Could you repeat every one of the lines below word for word, leaving the pictures out of your answer?

(Collected data entries)
-----
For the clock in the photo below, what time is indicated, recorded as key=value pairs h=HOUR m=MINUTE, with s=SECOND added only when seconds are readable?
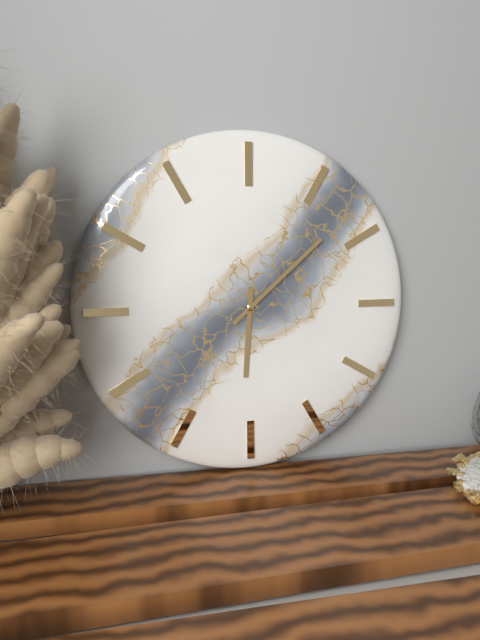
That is h=6 m=8
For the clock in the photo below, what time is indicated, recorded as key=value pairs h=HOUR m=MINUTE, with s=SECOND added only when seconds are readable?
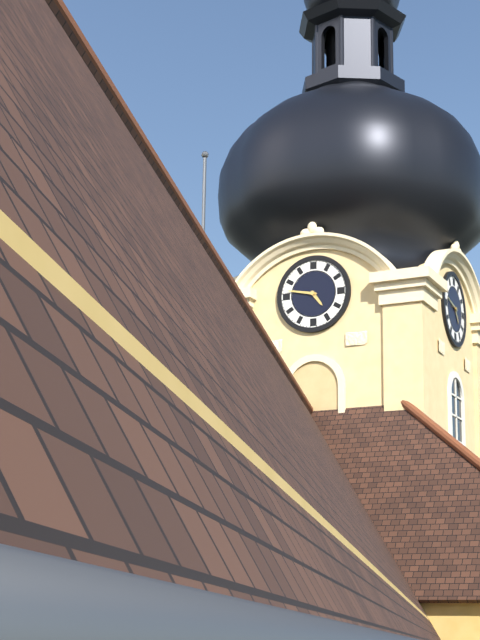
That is h=4 m=47
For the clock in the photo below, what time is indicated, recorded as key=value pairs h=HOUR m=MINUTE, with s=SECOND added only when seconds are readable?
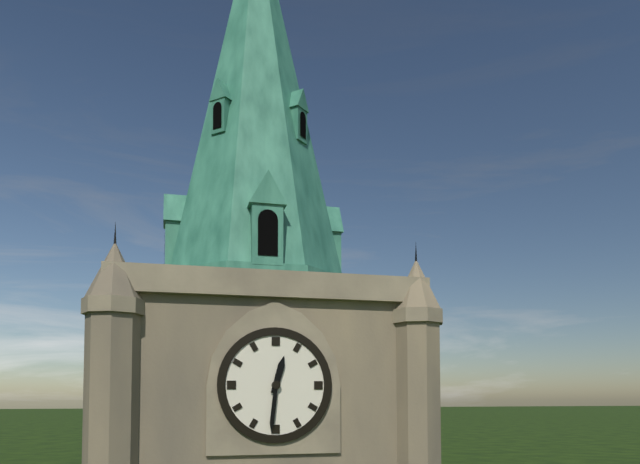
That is h=12 m=31
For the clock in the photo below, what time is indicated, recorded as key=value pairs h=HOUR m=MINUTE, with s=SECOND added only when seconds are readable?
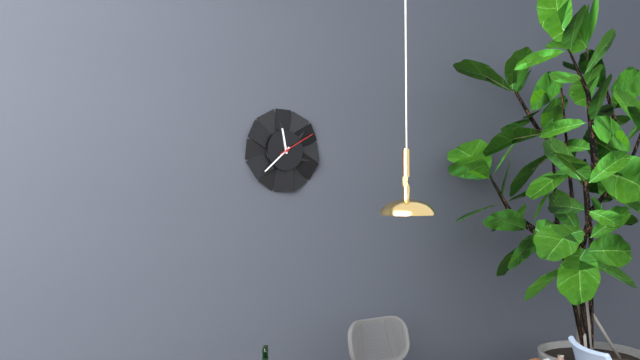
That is h=11 m=38
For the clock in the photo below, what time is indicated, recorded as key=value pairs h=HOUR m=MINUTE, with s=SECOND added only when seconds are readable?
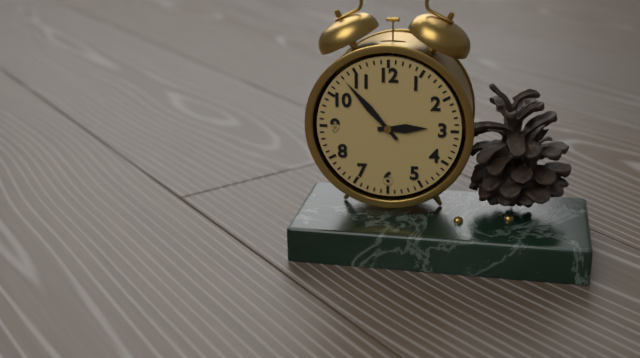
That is h=2 m=53
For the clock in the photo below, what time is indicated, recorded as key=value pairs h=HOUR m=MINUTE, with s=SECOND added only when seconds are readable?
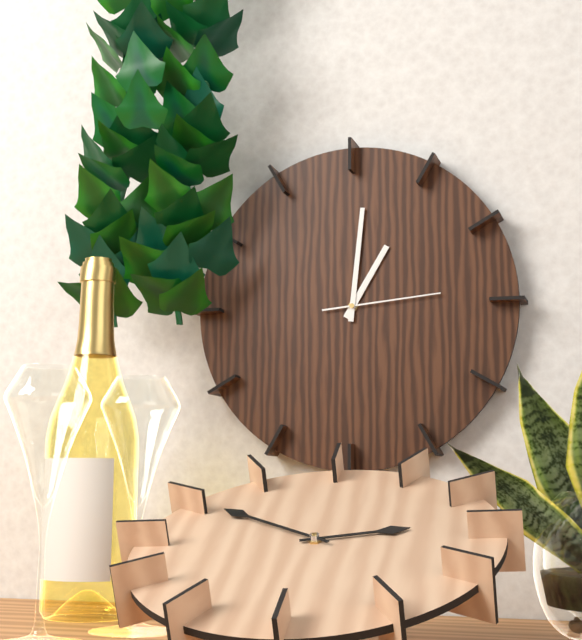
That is h=1 m=1 s=14
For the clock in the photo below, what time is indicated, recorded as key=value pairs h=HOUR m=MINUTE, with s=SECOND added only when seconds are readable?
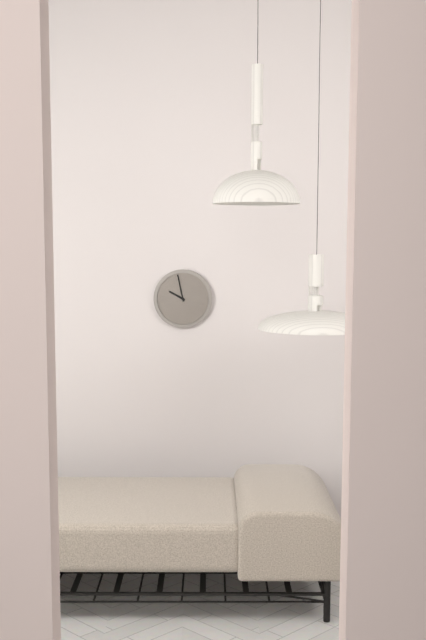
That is h=9 m=58
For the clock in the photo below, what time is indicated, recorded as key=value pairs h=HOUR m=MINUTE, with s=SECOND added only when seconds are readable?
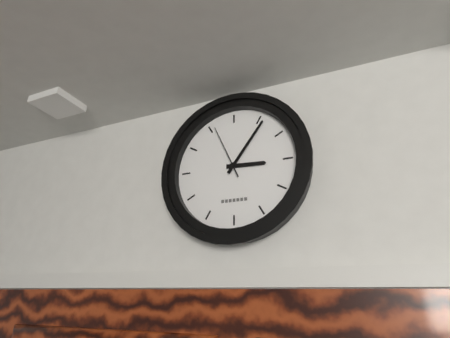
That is h=3 m=6 s=56
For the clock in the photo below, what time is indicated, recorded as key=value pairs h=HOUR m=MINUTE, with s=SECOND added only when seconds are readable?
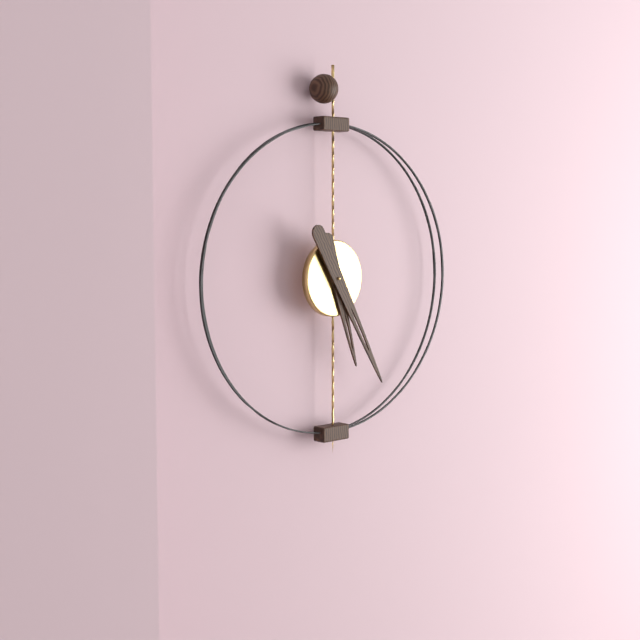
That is h=5 m=25
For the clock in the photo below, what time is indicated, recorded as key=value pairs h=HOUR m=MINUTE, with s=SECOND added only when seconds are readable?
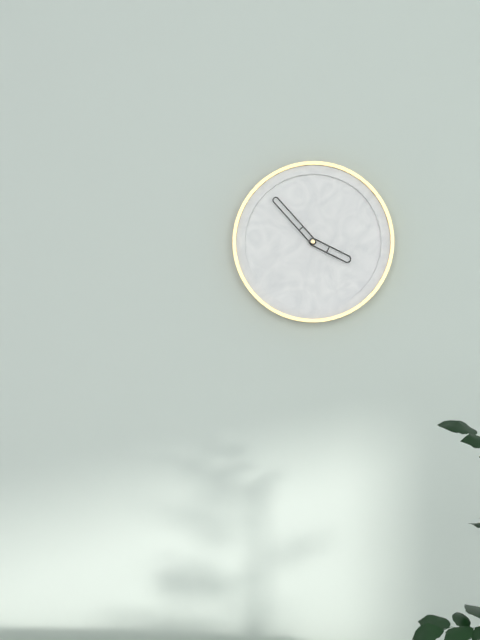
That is h=3 m=53
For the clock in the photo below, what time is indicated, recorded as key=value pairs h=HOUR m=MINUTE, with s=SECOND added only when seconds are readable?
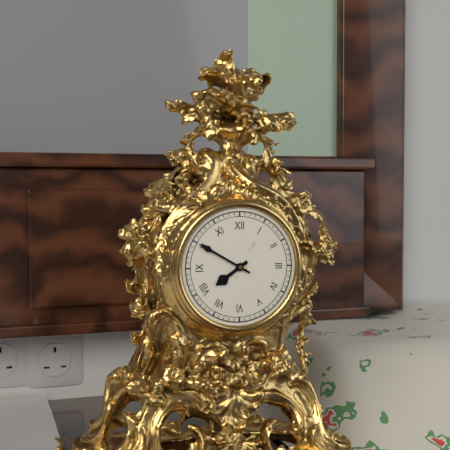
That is h=7 m=50
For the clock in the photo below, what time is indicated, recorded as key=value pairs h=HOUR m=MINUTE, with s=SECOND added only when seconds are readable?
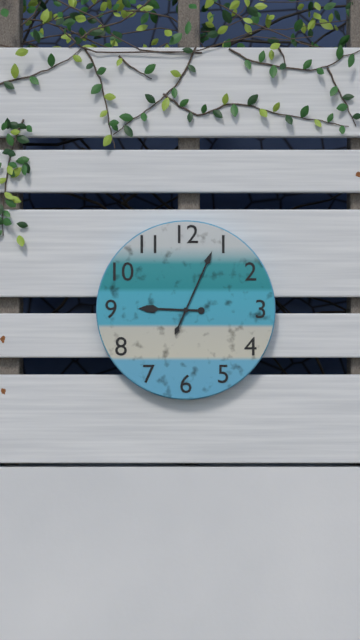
-----
WRITTEN SOLUTION:
For the clock in the photo below, what time is indicated, recorded as key=value pairs h=HOUR m=MINUTE, with s=SECOND added only when seconds are readable?
That is h=6 m=8
For the clock in the photo below, what time is indicated, recorded as key=value pairs h=HOUR m=MINUTE, with s=SECOND added only when seconds are readable?
That is h=4 m=47
For the clock in the photo below, what time is indicated, recorded as key=value pairs h=HOUR m=MINUTE, with s=SECOND added only when seconds are readable?
That is h=12 m=31
For the clock in the photo below, what time is indicated, recorded as key=value pairs h=HOUR m=MINUTE, with s=SECOND added only when seconds are readable?
That is h=11 m=38
For the clock in the photo below, what time is indicated, recorded as key=value pairs h=HOUR m=MINUTE, with s=SECOND added only when seconds are readable?
That is h=2 m=53
For the clock in the photo below, what time is indicated, recorded as key=value pairs h=HOUR m=MINUTE, with s=SECOND added only when seconds are readable?
That is h=1 m=1 s=14
For the clock in the photo below, what time is indicated, recorded as key=value pairs h=HOUR m=MINUTE, with s=SECOND added only when seconds are readable?
That is h=9 m=58
For the clock in the photo below, what time is indicated, recorded as key=value pairs h=HOUR m=MINUTE, with s=SECOND added only when seconds are readable?
That is h=3 m=6 s=56
For the clock in the photo below, what time is indicated, recorded as key=value pairs h=HOUR m=MINUTE, with s=SECOND added only when seconds are readable?
That is h=5 m=25
For the clock in the photo below, what time is indicated, recorded as key=value pairs h=HOUR m=MINUTE, with s=SECOND added only when seconds are readable?
That is h=3 m=53
For the clock in the photo below, what time is indicated, recorded as key=value pairs h=HOUR m=MINUTE, with s=SECOND added only when seconds are readable?
That is h=7 m=50
For the clock in the photo below, what time is indicated, recorded as key=value pairs h=HOUR m=MINUTE, with s=SECOND added only when seconds are readable?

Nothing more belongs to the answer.